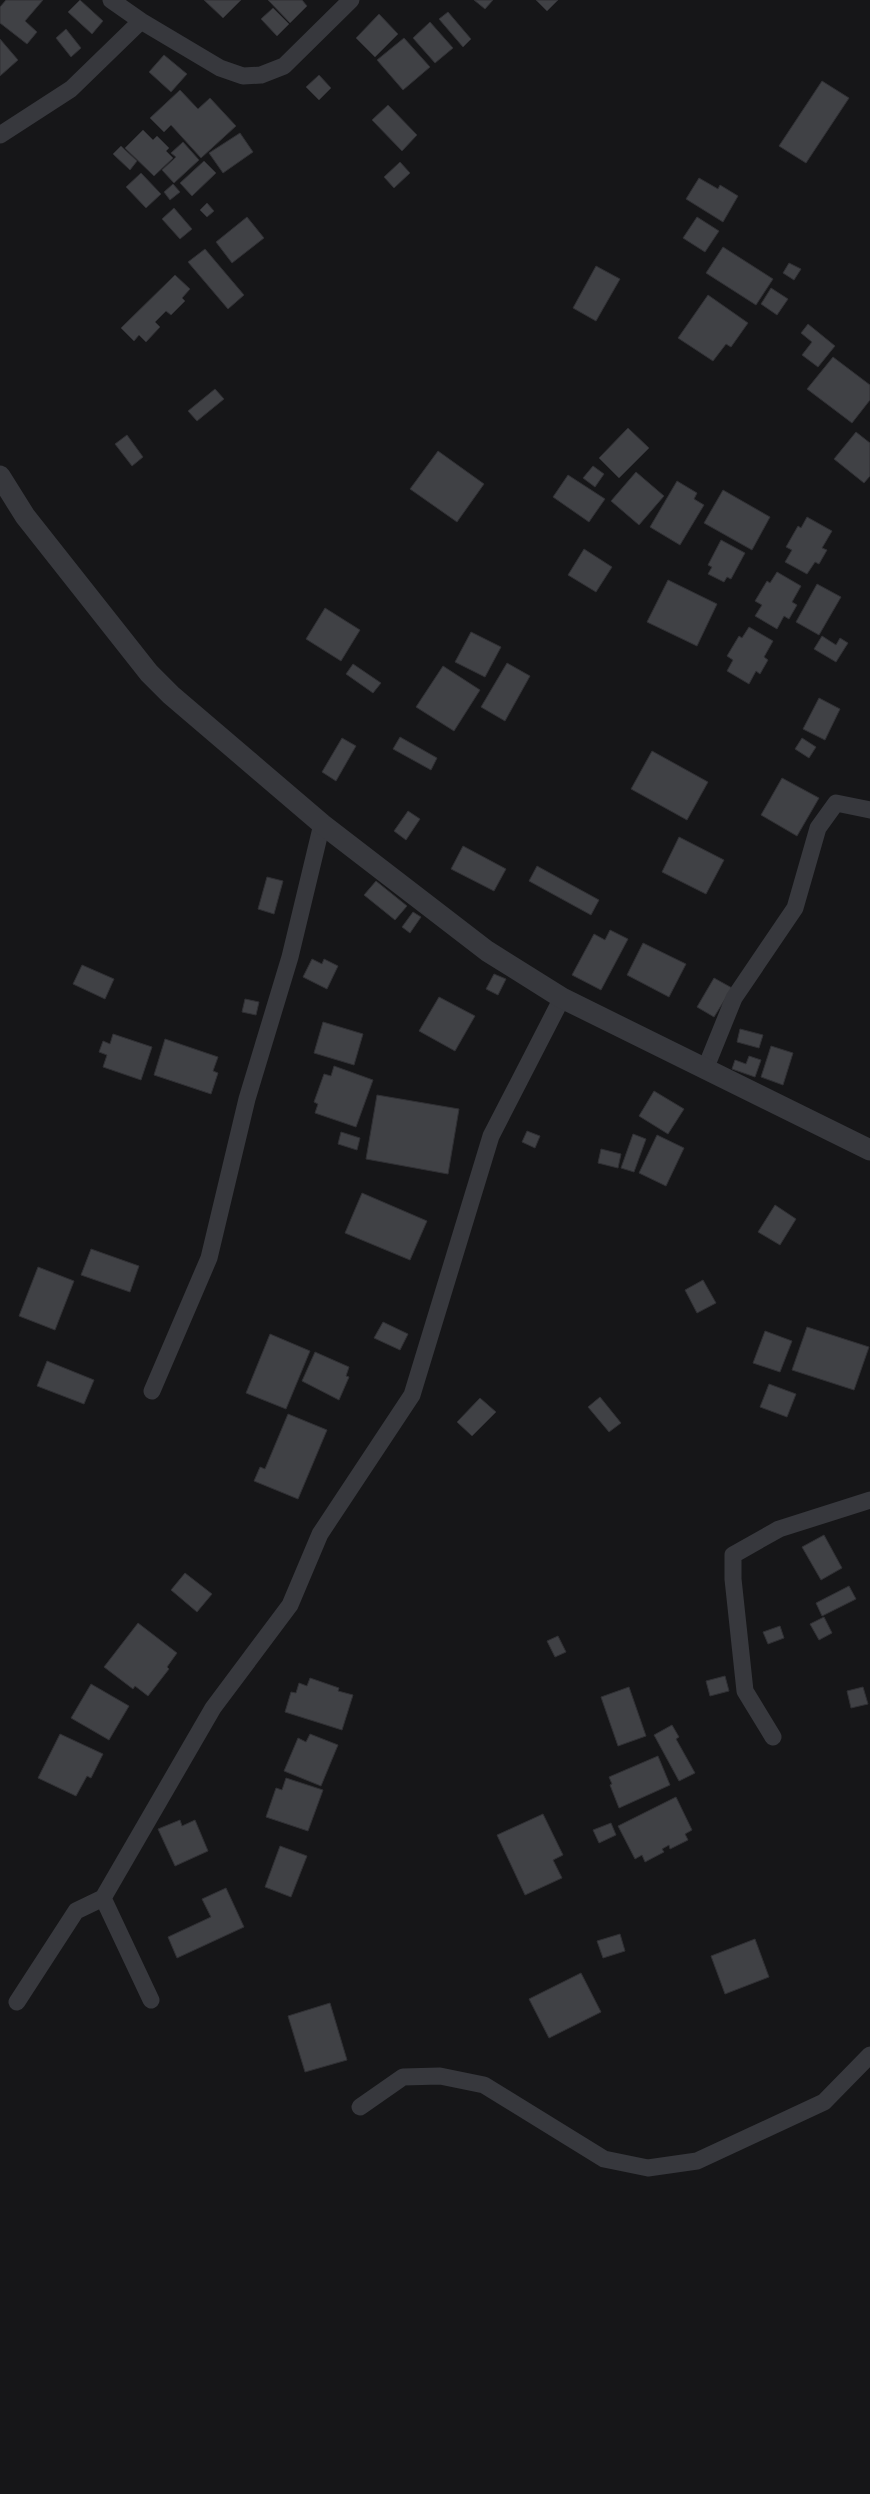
<svg xmlns="http://www.w3.org/2000/svg" width="870" height="2494" font-family="'Varela Round',sans-serif">
<style>
.building{fill:#404145;stroke:#303034}
.lines{fill:none;stroke-linecap:round;stroke-linejoin:round}
.minor{stroke:#37383d;stroke-width:17}
.tertiary{stroke:#37383d;stroke-width:21}
</style>
<rect width="100%" height="100%" fill="#161618"/>
<path class="building" d="M6,0H43L25,21L37,32L27,44L0,23V7Z
M80,0L103,21L92,34L68,12Z
M204,0H241L223,18Z
M268,0H302L307,6L290,23Z
M474,0H493L485,9Z
M536,0H558L547,11Z
M273,8L289,24L277,36L261,19Z
M448,12L471,39L463,47L439,19Z
M379,14L398,34L375,57L356,38Z
M430,22L453,48L435,63L413,38Z
M66,29L81,48L71,57L56,38Z
M404,38L430,67L403,90L377,60Z
M0,39L18,60L0,76Z
M164,55L187,74L171,92L149,72Z
M319,75L331,88L319,100L306,87Z
M822,81L849,98L806,163L779,146Z
M180,90L198,109L210,98L236,126L201,158L171,125L164,132L150,118Z
M388,105L417,135L402,151L372,120Z
M143,130L153,140L157,136L169,148L166,151L173,158L154,176L125,148Z
M240,133L253,152L223,173L209,153Z
M183,142L199,160L174,183L162,170L176,157L171,153Z
M121,146L137,161L130,170L113,154Z
M204,161L216,173L192,196L180,183Z
M400,162L410,173L394,188L384,177Z
M141,173L161,194L146,208L126,187Z
M699,178L718,189L720,185L738,196L723,222L686,199Z
M173,184L180,192L170,200L164,192Z
M207,203L214,211L207,217L200,210Z
M174,208L192,229L180,239L162,219Z
M247,217L264,238L232,263L216,242Z
M697,217L719,231L705,252L683,238Z
M723,247L773,279L756,305L706,273Z
M205,249L244,295L228,309L188,262Z
M789,263L801,269L794,280L783,273Z
M596,266L620,279L596,321L573,308Z
M175,275L190,289L182,298L185,301L171,315L166,311L155,322L160,327L146,342L139,335L134,341L121,328Z
M771,288L788,299L777,315L761,304Z
M708,295L748,323L731,347L726,344L713,361L678,338Z
M808,324L835,346L818,367L802,355L812,342L801,333Z
M833,357L870,385V400L852,423L807,389Z
M215,389L224,399L197,421L188,411Z
M628,428L649,448L619,478L599,458Z
M856,432L870,443V476L864,483L834,459Z
M127,435L143,457L132,466L115,444Z
M438,451L484,484L457,522L410,489Z
M593,466L604,474L595,487L583,478Z
M636,472L664,496L639,525L611,501Z
M568,475L605,499L589,522L553,497Z
M677,481L697,493L694,499L704,505L680,545L650,527Z
M723,490L770,517L752,550L704,523Z
M807,517L832,531L822,548L827,550L819,564L815,562L807,574L785,562L792,550L786,547L798,526L801,528Z
M721,540L745,553L731,579L727,577L724,582L708,574L712,567L708,565Z
M584,549L612,567L596,592L568,575Z
M777,572L801,586L792,602L797,605L789,619L784,616L777,629L755,616L762,605L755,601L767,581L770,583Z
M668,580L717,604L697,646L647,622Z
M817,584L841,597L819,635L796,622Z
M325,608L360,630L341,661L306,639Z
M749,627L773,641L764,657L768,660L760,674L756,671L749,684L727,671L733,660L727,656L739,636L742,638Z
M471,632L501,647L485,677L455,662Z
M822,636L836,645L840,638L848,643L836,662L814,649Z
M507,663L530,676L505,721L481,707Z
M353,664L381,683L373,693L346,674Z
M443,666L480,690L454,731L416,707Z
M819,698L840,709L825,740L803,729Z
M400,737L437,758L431,770L393,749Z
M342,738L356,746L336,781L322,772Z
M802,738L816,747L809,758L795,749Z
M652,751L708,782L687,820L631,789Z
M782,778L819,798L797,836L761,815Z
M408,811L420,819L406,840L394,831Z
M679,837L724,860L706,894L662,872Z
M463,846L506,869L494,891L451,869Z
M537,866L599,900L591,915L529,881Z
M267,877L283,881L274,914L258,909Z
M376,881L407,906L395,920L364,895Z
M413,912L421,917L410,933L402,927Z
M610,930L628,939L601,990L572,975L594,934L605,940Z
M643,943L686,964L669,997L627,975Z
M312,959L322,964L324,959L338,966L327,989L303,977Z
M82,965L114,979L105,999L73,984Z
M494,974L506,979L498,995L486,989Z
M714,978L732,988L714,1017L697,1007Z
M439,997L475,1016L455,1051L419,1031Z
M245,999L259,1002L256,1015L242,1012Z
M323,1022L363,1034L354,1065L314,1053Z
M740,1029L763,1035L759,1048L737,1042Z
M113,1034L152,1047L141,1080L103,1067L107,1055L99,1052L103,1041L110,1044Z
M165,1039L218,1057L213,1071L218,1073L211,1094L154,1075Z
M771,1046L793,1053L783,1085L761,1077Z
M749,1056L761,1060L755,1077L732,1069L735,1060L746,1064Z
M334,1066L373,1080L356,1127L315,1113L318,1104L314,1102L324,1074L331,1076Z
M654,1091L684,1109L668,1134L639,1116Z
M377,1095L459,1109L448,1174L366,1159Z
M527,1131L540,1136L535,1148L522,1142Z
M341,1132L360,1138L357,1150L338,1144Z
M633,1134L646,1139L634,1172L621,1168Z
M657,1135L684,1148L666,1186L639,1173Z
M601,1149L621,1154L618,1168L598,1163Z
M362,1193L427,1221L410,1260L345,1233Z
M775,1205L796,1219L780,1245L758,1232Z
M91,1249L139,1266L130,1292L81,1275Z
M38,1267L74,1281L55,1330L19,1316Z
M703,1280L716,1303L697,1313L685,1290Z
M383,1322L408,1334L400,1350L374,1338Z
M807,1327L869,1347L854,1390L792,1370Z
M765,1331L792,1341L780,1372L753,1363Z
M270,1334L310,1351L286,1409L246,1393Z
M315,1352L349,1367L346,1376L349,1377L339,1400L302,1381Z
M47,1361L94,1380L84,1404L37,1386Z
M769,1384L796,1394L787,1417L760,1407Z
M600,1397L621,1423L609,1432L588,1407Z
M480,1398L496,1412L472,1436L457,1422Z
M288,1414L327,1430L298,1499L254,1481L260,1467L265,1469Z
M824,1535L842,1568L821,1580L802,1547Z
M185,1573L212,1594L197,1612L171,1590Z
M849,1586L856,1599L822,1616L816,1603Z
M824,1617L832,1633L819,1640L810,1624Z
M138,1623L177,1653L167,1667L169,1669L148,1696L135,1686L133,1689L104,1667Z
M780,1626L784,1638L768,1644L763,1632Z
M558,1636L566,1652L555,1657L547,1641Z
M725,1676L729,1691L710,1696L706,1681Z
M310,1678L339,1688L338,1691L353,1695L342,1730L285,1712L291,1692L296,1693L299,1683L307,1686Z
M91,1684L129,1706L109,1740L71,1718Z
M629,1687L646,1736L618,1746L601,1697Z
M863,1687L868,1704L851,1708L847,1691Z
M672,1725L679,1737L676,1739L695,1773L679,1781L654,1735Z
M60,1734L103,1754L91,1778L87,1776L76,1796L38,1778Z
M310,1734L338,1745L321,1786L284,1771L298,1738L306,1742Z
M658,1756L670,1785L619,1808L610,1785L612,1784L609,1777Z
M286,1778L323,1790L308,1831L266,1817L276,1788L282,1790Z
M676,1797L692,1830L685,1834L688,1840L670,1849L669,1845L662,1849L664,1852L645,1862L642,1855L635,1859L618,1826Z
M543,1814L563,1855L553,1860L562,1878L525,1895L497,1835Z
M180,1820L182,1826L195,1820L208,1851L175,1866L158,1829Z
M611,1823L616,1835L599,1843L593,1830Z
M280,1846L307,1856L291,1897L265,1887Z
M226,1888L244,1927L177,1958L168,1937L211,1917L202,1899Z
M620,1934L625,1951L603,1958L597,1941Z
M755,1939L769,1977L725,1994L711,1956Z
M581,1973L601,2012L549,2038L529,1999Z
M330,2003L347,2060L305,2072L288,2016Z"/>
<g class="lines">
<path class="minor" d="M111,0L141,21L220,68L243,76L261,75L284,66L351,0
M0,135L71,89L141,21
M706,1067L734,998L795,908L818,828L836,803L870,810
M152,1391L209,1258L247,1099L290,957L322,824
M773,1737L745,1691L733,1579V1555L779,1529L870,1500
M103,1898L151,2000
M17,2002L76,1911L103,1898L213,1708L290,1605L320,1534L412,1395L491,1136L562,998
M360,2107L403,2077L440,2076L484,2085L604,2159L648,2168L697,2161L824,2102L870,2055"/>
<path class="tertiary" d="M0,476L25,516L149,673L171,695L322,824L487,951L562,998L870,1150"/>
</g>
</svg>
※ ※ ※
Task to carry out » Set down, please, the lines from the line holding "M706,1067L734,998L795,908L818,828L836,803L870,810" through the final line of the data, exactly and with nothing added.

Worked solution »
M706,1067L734,998L795,908L818,828L836,803L870,810
M152,1391L209,1258L247,1099L290,957L322,824
M773,1737L745,1691L733,1579V1555L779,1529L870,1500
M103,1898L151,2000
M17,2002L76,1911L103,1898L213,1708L290,1605L320,1534L412,1395L491,1136L562,998
M360,2107L403,2077L440,2076L484,2085L604,2159L648,2168L697,2161L824,2102L870,2055"/>
<path class="tertiary" d="M0,476L25,516L149,673L171,695L322,824L487,951L562,998L870,1150"/>
</g>
</svg>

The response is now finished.